1969 (Long Beach, CA)

Genres:

R&B, Funk, Latin, Soul, Pop-Soul

Principal Members:

Howard E. Scott (b. March 15, 1946, San Pedro, CA): guitar, vocals
Harold Brown (b. March 17, 1946, Long Beach, CA): drums, vocals, percussion
Lee Oskar (b. March 24, 1948, Copenhagen, Denmark): harmonica, vocals
B. B. Dickerson (b. Morris Dickerson, August 3, 1949, Torrance, CA): bass, vocals
Lonnie Jordan (b. November 21, 1948, San Diego, CA): keyboards, vocals
Charles Miller (b. June 2, 1939, Olathe, KS; d. June 13, 1980, Hollywood, CA): saxophone, flute, clarinet, vocals
"Papa" Dee Allen (b. Thomas Sylvester Allen, July 18, 1931, Wilmington, DE; d. August 30, 1988, Long Beach, CA): percussion, vocals

Contributions to music:

  • Their 1975 hit "Lowrider" has become an anthem of sorts for the Latino custom car community
  • One of the era's finest funk bands
  • Merged funk with Latin music to create a potent cultural hybrid
  • A leading voice of musical protest in the early Seventies
  • Harmonica player Lee Oskar is considered one of the instrument's great innovators

Early years:

War began with founding members Harold Brown and Harold E. Scott's creation of a high-school R&B cover/jamband called, ironically enough, the Creators. By 1968, with most of the original members off to Vietnam, the Creators became Nightshift, and got a job backing L.A. Rams tackle Deacon Jones at a local club. It was here where they met veteran record producer Jerry Goldstein, who renamed them War (for shock purposes) and got them a gig backing ex-Animals singer Eric Burdon on his next solo project. With him, Burdon had brought Danish harmonica player Lee Oskar, later to become an integral part of the septet's sound.

========

Please extend the profile of the band War above, starting right after its last sentence.

========

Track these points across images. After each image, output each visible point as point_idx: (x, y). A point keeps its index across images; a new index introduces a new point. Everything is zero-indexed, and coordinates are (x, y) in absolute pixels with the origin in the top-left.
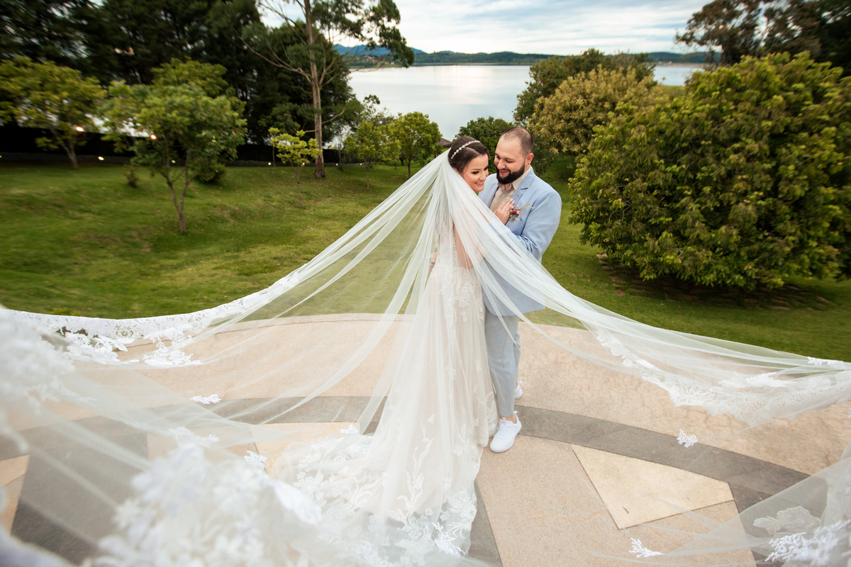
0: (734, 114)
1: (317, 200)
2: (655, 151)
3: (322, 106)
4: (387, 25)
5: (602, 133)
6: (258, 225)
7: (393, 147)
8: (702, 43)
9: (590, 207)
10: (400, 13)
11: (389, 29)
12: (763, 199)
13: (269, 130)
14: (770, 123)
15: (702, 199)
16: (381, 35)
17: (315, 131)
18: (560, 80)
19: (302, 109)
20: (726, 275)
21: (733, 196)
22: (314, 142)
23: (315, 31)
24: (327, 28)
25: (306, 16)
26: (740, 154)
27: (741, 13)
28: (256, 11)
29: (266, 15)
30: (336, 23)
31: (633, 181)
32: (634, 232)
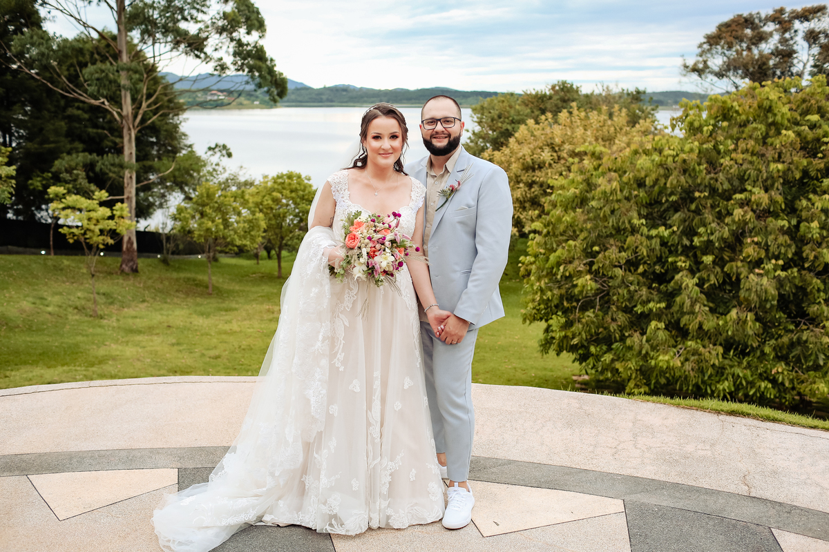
0: (733, 155)
1: (123, 305)
2: (635, 207)
3: (137, 160)
4: (245, 39)
5: (562, 188)
6: (20, 340)
7: (253, 224)
8: (720, 75)
9: (549, 294)
10: (266, 23)
11: (248, 44)
12: (784, 268)
13: (49, 190)
14: (780, 166)
15: (704, 274)
16: (235, 54)
17: (125, 197)
18: (516, 126)
19: (104, 162)
20: (748, 383)
21: (743, 266)
22: (122, 209)
23: (131, 47)
24: (150, 42)
25: (118, 23)
26: (746, 208)
27: (771, 34)
28: (37, 12)
29: (53, 19)
30: (165, 34)
31: (605, 250)
32: (613, 327)
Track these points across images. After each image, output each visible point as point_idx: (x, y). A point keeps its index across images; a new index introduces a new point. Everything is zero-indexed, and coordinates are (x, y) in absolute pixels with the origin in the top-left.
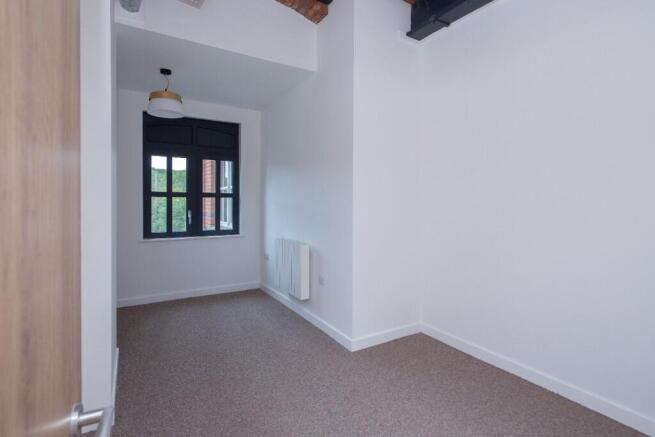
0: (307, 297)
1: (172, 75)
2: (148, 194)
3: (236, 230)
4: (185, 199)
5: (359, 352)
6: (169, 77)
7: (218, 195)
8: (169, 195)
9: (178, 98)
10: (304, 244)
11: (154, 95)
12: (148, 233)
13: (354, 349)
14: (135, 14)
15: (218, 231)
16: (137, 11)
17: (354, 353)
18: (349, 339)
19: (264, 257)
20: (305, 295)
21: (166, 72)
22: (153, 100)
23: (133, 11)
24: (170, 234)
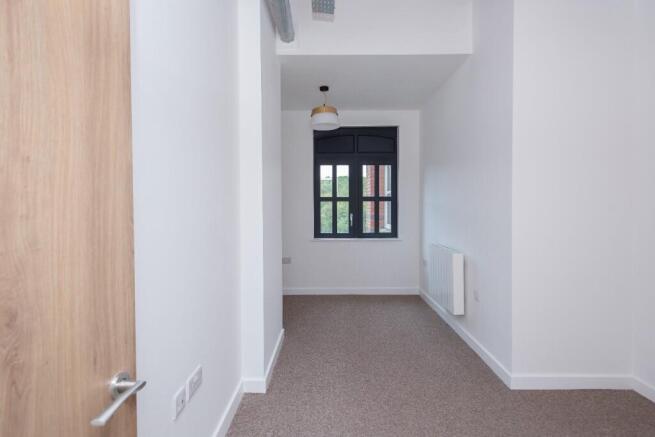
0: (461, 312)
1: (330, 89)
2: (318, 200)
3: (394, 233)
4: (347, 203)
5: (520, 392)
6: (326, 92)
7: (377, 199)
8: (335, 199)
9: (334, 111)
10: (459, 252)
11: (315, 111)
12: (318, 234)
13: (513, 386)
14: (292, 43)
15: (377, 234)
16: (292, 40)
17: (514, 391)
18: (509, 373)
19: (423, 263)
20: (458, 310)
21: (324, 89)
22: (314, 116)
23: (288, 42)
24: (335, 234)
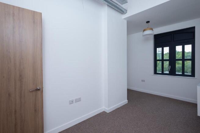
1: (150, 22)
2: (156, 60)
4: (168, 62)
8: (163, 60)
21: (148, 22)
22: (144, 32)
24: (163, 74)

========

• _YOUR RESPONSE_:
Success:

The result was 1970's "Spill The Wine," a major hit that spotlighted the group's Afro-Cuban groove. After another Burdon album that failed due to poor distribution, War regrouped as a standalone act, and their second album (released in 1972) yielded two hits: "All Day Music" and the harrowing tale of insanity "Slippin' Into Darkness." Their next album, The World Is A Ghetto, cemented their rep as sociopolitical funk players with the flavor of their native Los Angeles slums. Disco, however, soon appeared to pave the way for a more streamlined form of dance music, which gradually ate away at the band's popularity.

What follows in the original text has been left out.